Volvo CE is also innovating with alternative fuels and digital tools. “We’ve recently introduced concepts like battery electric powered mini tandem compactors—designed and manufactured in India. These received great attention in the Excon 2023 and Bharat Mobility show,” Krishnan said.
On localisation, he added: “Our commitment to the ‘Make in India’ initiative is through our localised production and continuous improvement efforts. While we maintain global standards in product design and quality, we’ve adapted our offerings to suit the Indian market’s specific requirements.”
Decarbonising construction
Union Minister Nitin Gadkari has been outspoken about the sector’s overdependence on diesel. He told the industry: “CNG, ethanol, methanol, biodiesel, LNG, electric—these are all part of our roadmap.”
His reasoning is economic as much as environmental: “According to IIT Kanpur and IIT Chennai, our logistics cost is 16 per cent. China’s is 8 per cent. In European countries it is around 12 per cent, and in the US it is just 6 per cent. Our target is to bring logistics cost into single digits—9 per cent.”
On hydrogen, Gadkari is unequivocal: “We are creating hydrogen fuelling stations and corridors. Hydrogen is the fuel of the future, and we are moving towards it.”
On ethanol, he stressed rural benefits: “Ethanol is not just about reducing imports; it means giving our farmers a new market.”
Sustainable materials and methods
Technological innovation in materials is another bright spot. Satyanarayan Purohit, VP, Dilip Buildcon, noted: “Cold-mix technology, which uses emulsions instead of traditional hot asphalt, is now being used in various projects across India.”
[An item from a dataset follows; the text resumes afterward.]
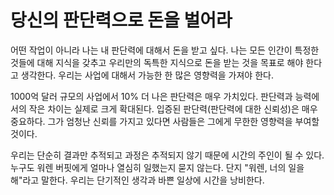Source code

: # 당신의 판단력으로 돈을 벌어라

어떤 작업이 아니라 나는 내 판단력에 대해서 돈을 받고 싶다. 나는 모든 인간이 특정한 것들에 대해 지식을 갖추고 우리만의 독특한 지식으로 돈을 받는 것을 목표로 해야 한다고 생각한다. 우리는 사업에 대해서 가능한 한 많은 영향력을 가져야 한다.

1000억 달러 규모의 사업에서 10% 더 나은 판단력은 매우 가치있다. 판단력과 능력에서의 작은 차이는 실제로 크게 확대된다. 입증된 판단력(판단력에 대한 신뢰성)은 매우 중요하다. 그가 엄청난 신뢰를 가지고 있다면 사람들은 그에게 무한한 영향력을 부여할 것이다.

우리는 단순히 결과만 추적되고 과정은 추적되지 않기 때문에 시간의 주인이 될 수 있다. 누구도 워렌 버핏에게 얼마나 열심히 일했는지 묻지 않는다. 단지 "워렌, 너의 일을 해"라고 말한다. 우리는 단기적인 생각과 바쁜 일상에 시간을 낭비한다.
Warm-mix asphalt, which requires lower compaction temperatures, is gaining ground for its energy savings. Stone Mastic Asphalt (SMA), reinforced with polymer-modified bitumen, is being adopted on high-traffic corridors like the Delhi–Katra and Delhi–Vadodara expressways. These methods collectively reduce emissions while extending road life.
The accountability shift
Experts argue that the road sector must move from a specification-driven approach to a performance-driven framework. Saraswat suggested: “Performance-based evaluation would include post-construction audits based on the International Roughness Index (IRI), rut depth and deflection… and would penalise contractors under the defect liability period for early deterioration.”
Das reinforced this point: “The need now is not just specification but on-ground accountability and digital tracking of lifecycle performance.”
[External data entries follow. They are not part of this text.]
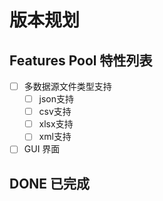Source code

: # 版本规划

## Features Pool 特性列表

- [ ] 多数据源文件类型支持
  - [ ] json支持
  - [ ] csv支持
  - [ ] xlsx支持
  - [ ] xml支持

- [ ] GUI 界面

## DONE 已完成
Such frameworks would incentivise contractors and OEMs to invest in quality-enhancing technologies like intelligent compaction and advanced pavers, rather than taking shortcuts to win bids.
Gadkari’s broader narrative ties all this together: “This is not just about fuel. It is about the future of India’s economy, our villages, and our environment.” His vision is one where reducing oil imports, empowering farmers, and cutting logistics costs converge with climate responsibility.
Road safety, too, is central. “Accidents are my biggest concern,” Gadkari admitted. He has urged the integration of safety into school curricula and insisted: “There can be no compromise—whether it is in machine quality, road quality, or environmental standards.”
Global developments also matter. The acquisition of LeeBoy by Fayat Group signals ongoing consolidation, with OEMs positioning for a market where digital compliance, sustainability, and lifecycle services become non-negotiable.
As Singh said: “Making a road world-class will not last more than four or five years if it is not maintained in a world-class manner.” The same could be said for the equipment business itself: in this new cycle, only those who can deliver quality, efficiency, and sustainability will endure.